▸ **Task description**: Your job is to transcribe all the records that follow, excluding any pictures.

▸ **Exercise data**:
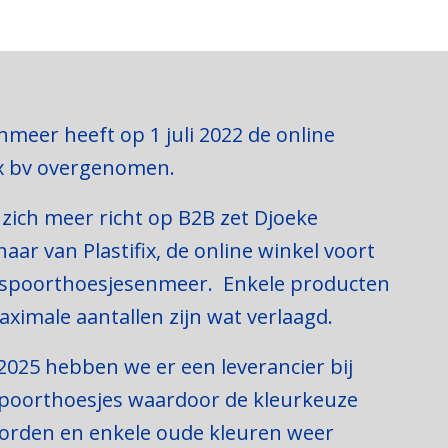
meer heeft op 1 juli 2022 de online
fix bv overgenomen.
 zich meer richt op B2B zet Djoeke
aar van Plastifix, de online winkel voort
spoorthoesjesenmeer. Enkele producten
ximale aantallen zijn wat verlaagd.
025 hebben we er een leverancier bij
poorthoesjes waardoor de kleurkeuze
orden en enkele oude kleuren weer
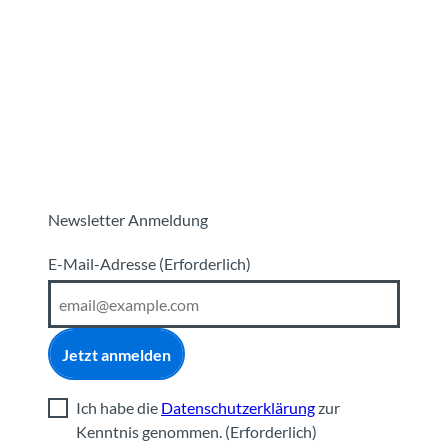
Reiseziele
Erlebnisse
Planen
Webca
I
Newsletter Anmeldung
E-Mail-Adresse
(Erforderlich)
Jetzt anmelden
Ich habe die
Datenschutzerklärung
zur
Kenntnis genommen.
(Erforderlich)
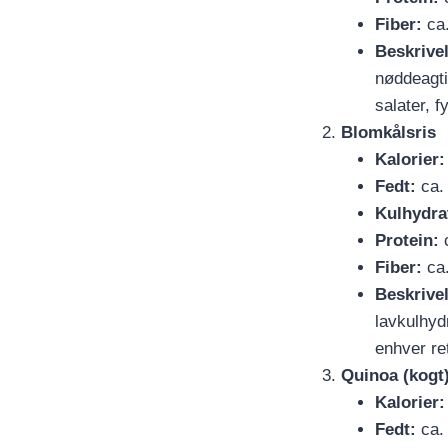
Fiber:
ca.
Beskrive
nøddeagtig
salater, f
Blomkålsris
Kalorier:
Fedt:
ca. 
Kulhydra
Protein:
c
Fiber:
ca.
Beskrive
lavkulhyd
enhver ret
Quinoa (kogt
Kalorier:
Fedt:
ca. 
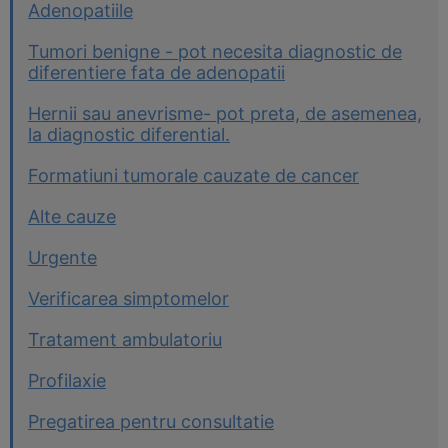
Adenopatiile
Tumori benigne - pot necesita diagnostic de
diferentiere fata de adenopatii
Hernii sau anevrisme- pot preta, de asemenea,
la diagnostic diferential.
Formatiuni tumorale cauzate de cancer
Alte cauze
Urgente
Verificarea simptomelor
Tratament ambulatoriu
Profilaxie
Pregatirea pentru consultatie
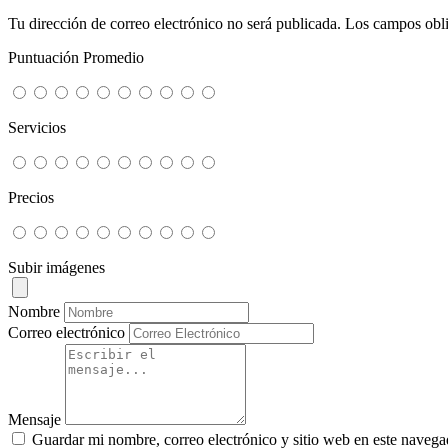
Tu dirección de correo electrónico no será publicada.
Los campos obli
Puntuación Promedio
Servicios
Precios
Subir imágenes
Nombre
Correo electrónico
Mensaje
Guardar mi nombre, correo electrónico y sitio web en este navega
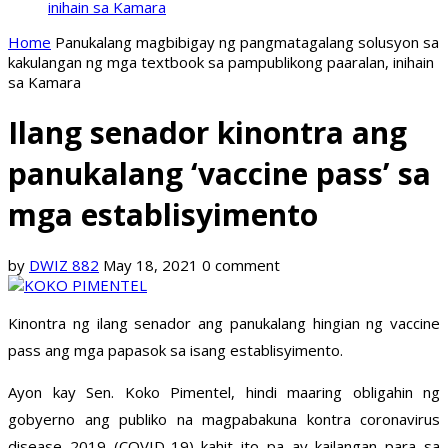
inihain sa Kamara
Home
Panukalang magbibigay ng pangmatagalang solusyon sa
kakulangan ng mga textbook sa pampublikong paaralan, inihain
sa Kamara
Ilang senador kinontra ang
panukalang ‘vaccine pass’ sa
mga establisyimento
by
DWIZ 882
May 18, 2021
0 comment
Kinontra ng ilang senador ang panukalang hingian ng vaccine
pass ang mga papasok sa isang establisyimento.
Ayon kay Sen. Koko Pimentel, hindi maaring obligahin ng
gobyerno ang publiko na magpabakuna kontra coronavirus
disease 2019 (COVID-19) kahit ito pa ay kailangan para sa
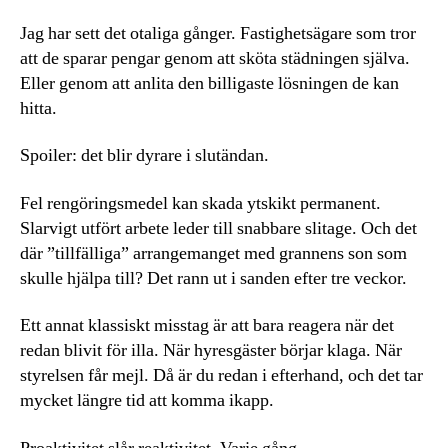
Jag har sett det otaliga gånger. Fastighetsägare som tror
att de sparar pengar genom att sköta städningen själva.
Eller genom att anlita den billigaste lösningen de kan
hitta.
Spoiler: det blir dyrare i slutändan.
Fel rengöringsmedel kan skada ytskikt permanent.
Slarvigt utfört arbete leder till snabbare slitage. Och det
där ”tillfälliga” arrangemanget med grannens son som
skulle hjälpa till? Det rann ut i sanden efter tre veckor.
Ett annat klassiskt misstag är att bara reagera när det
redan blivit för illa. När hyresgäster börjar klaga. När
styrelsen får mejl. Då är du redan i efterhand, och det tar
mycket längre tid att komma ikapp.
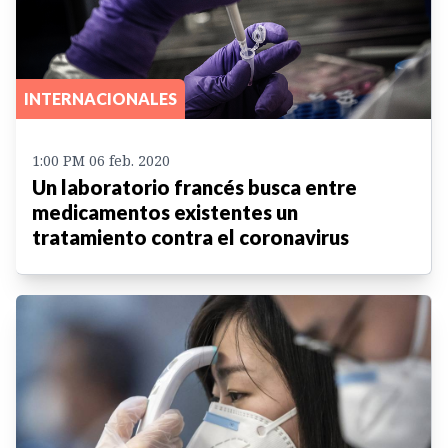
INTERNACIONALES
1:00 PM 06 feb. 2020
Un laboratorio francés busca entre
medicamentos existentes un
tratamiento contra el coronavirus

▸ **Exercise solution**:
meer heeft op 1 juli 2022 de online
fix bv overgenomen.
 zich meer richt op B2B zet Djoeke
aar van Plastifix, de online winkel voort
spoorthoesjesenmeer. Enkele producten
ximale aantallen zijn wat verlaagd.
025 hebben we er een leverancier bij
poorthoesjes waardoor de kleurkeuze
orden en enkele oude kleuren weer
Reiseziele
Erlebnisse
Planen
Webca
I
Newsletter Anmeldung
E-Mail-Adresse
(Erforderlich)
Jetzt anmelden
Ich habe die
Datenschutzerklärung
zur
Kenntnis genommen.
(Erforderlich)
Fiber:
ca.
Beskrive
nøddeagtig
salater, f
Blomkålsris
Kalorier:
Fedt:
ca. 
Kulhydra
Protein:
c
Fiber:
ca.
Beskrive
lavkulhyd
enhver ret
Quinoa (kogt
Kalorier:
Fedt:
ca. 
Adenopatiile
Tumori benigne - pot necesita diagnostic de
diferentiere fata de adenopatii
Hernii sau anevrisme- pot preta, de asemenea,
la diagnostic diferential.
Formatiuni tumorale cauzate de cancer
Alte cauze
Urgente
Verificarea simptomelor
Tratament ambulatoriu
Profilaxie
Pregatirea pentru consultatie
Tu dirección de correo electrónico no será publicada.
Los campos obli
Puntuación Promedio
Servicios
Precios
Subir imágenes
Nombre
Correo electrónico
Mensaje
Guardar mi nombre, correo electrónico y sitio web en este navega
inihain sa Kamara
Home
Panukalang magbibigay ng pangmatagalang solusyon sa
kakulangan ng mga textbook sa pampublikong paaralan, inihain
sa Kamara
Ilang senador kinontra ang
panukalang ‘vaccine pass’ sa
mga establisyimento
by
DWIZ 882
May 18, 2021
0 comment
Kinontra ng ilang senador ang panukalang hingian ng vaccine
pass ang mga papasok sa isang establisyimento.
Ayon kay Sen. Koko Pimentel, hindi maaring obligahin ng
gobyerno ang publiko na magpabakuna kontra coronavirus
disease 2019 (COVID-19) kahit ito pa ay kailangan para sa
Jag har sett det otaliga gånger. Fastighetsägare som tror
att de sparar pengar genom att sköta städningen själva.
Eller genom att anlita den billigaste lösningen de kan
hitta.
Spoiler: det blir dyrare i slutändan.
Fel rengöringsmedel kan skada ytskikt permanent.
Slarvigt utfört arbete leder till snabbare slitage. Och det
där ”tillfälliga” arrangemanget med grannens son som
skulle hjälpa till? Det rann ut i sanden efter tre veckor.
Ett annat klassiskt misstag är att bara reagera när det
redan blivit för illa. När hyresgäster börjar klaga. När
styrelsen får mejl. Då är du redan i efterhand, och det tar
mycket längre tid att komma ikapp.
INTERNACIONALES
1:00 PM 06 feb. 2020
Un laboratorio francés busca entre
medicamentos existentes un
tratamiento contra el coronavirus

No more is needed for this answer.